- Book cover art
- Written by: Steve Waters
- Subject: Climate change
- Genre: Apocalyptic fiction

Premiere
- Date: 22 April 2009
- Place: Bush Theatre, London

= The Contingency Plan =

Plays written by Steve Waters

The Contingency Plan is the overall title of a pair of plays by the British playwright Steve Waters that opened at the Bush Theatre on 22 April 2009. The two full-length plays are On the Beach and Resilience. They are both set in the United Kingdom in the near future. Both involve the same couple, Will Paxton and Sarika Chatterjee. Paxton is a scientist who has returned from research in Antarctica with a new understanding of glacial melting due to climate change and the corresponding possibilities of a rise in sea levels and of coastal flooding. Michael Billington wrote of the pair of plays that their "flaws pale beside Waters' massive achievement which is to have made the most important issue of our times into engrossing theatre."
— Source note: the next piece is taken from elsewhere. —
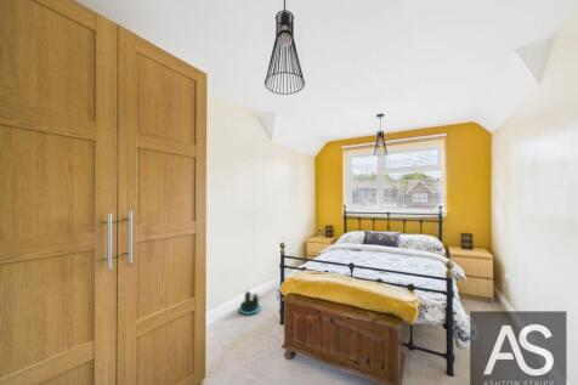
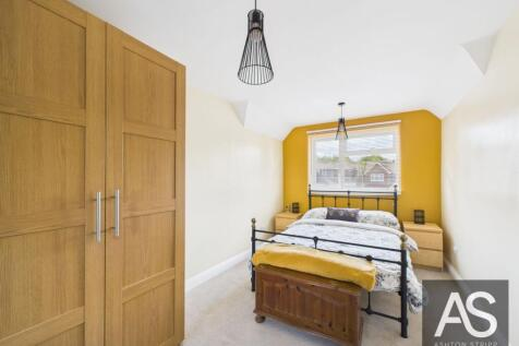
- potted plant [237,290,264,316]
In the original performances Will was played by Geoffrey Streatfeild and Sarika by Stephanie Street. On the Beach, which takes its name from the 1974 song by Neil Young, mainly involves Will's relationship with his father Robin (played by Robin Soans). Robin had unexpectedly retired from his own promising career as an Antarctic glaciologist shortly before Will's birth, and moved his family to an isolated house above a coastal salt marsh in Norfolk. Will has returned home to introduce Sarika to his parents, and to tell his father the painful news that he is leaving research to enter government service. In Resilience, Will and Sarika (a career civil servant) are jockeying for influence in a new Tory government with Colin Jenks (played by Soans). Jenks is a former collaborator of Will's father who has become an important scientific advisor to Chris Casson, the Minister for Climate Change, and to Tessa Fortnum, the Minister for Resilience. The second acts of both plays occur on an evening when weather threatens massive coastal flooding. In the first play, Robin and his wife Jenny must decide whether to evacuate. In the second, the two Ministers are in conflict about whether to order mass evacuations, and are receiving conflicting advice from Will and Colin Jenks.

The Contingency Plan was published in 2009. The play was shortlisted for the John Whiting Award in 2010. Since the original production, staged readings of The Contingency Plan have been performed in the United Kingdom, the United States, and Australia. An adaptation of the play was broadcast in the United Kingdom on BBC Radio 3 in December, 2009.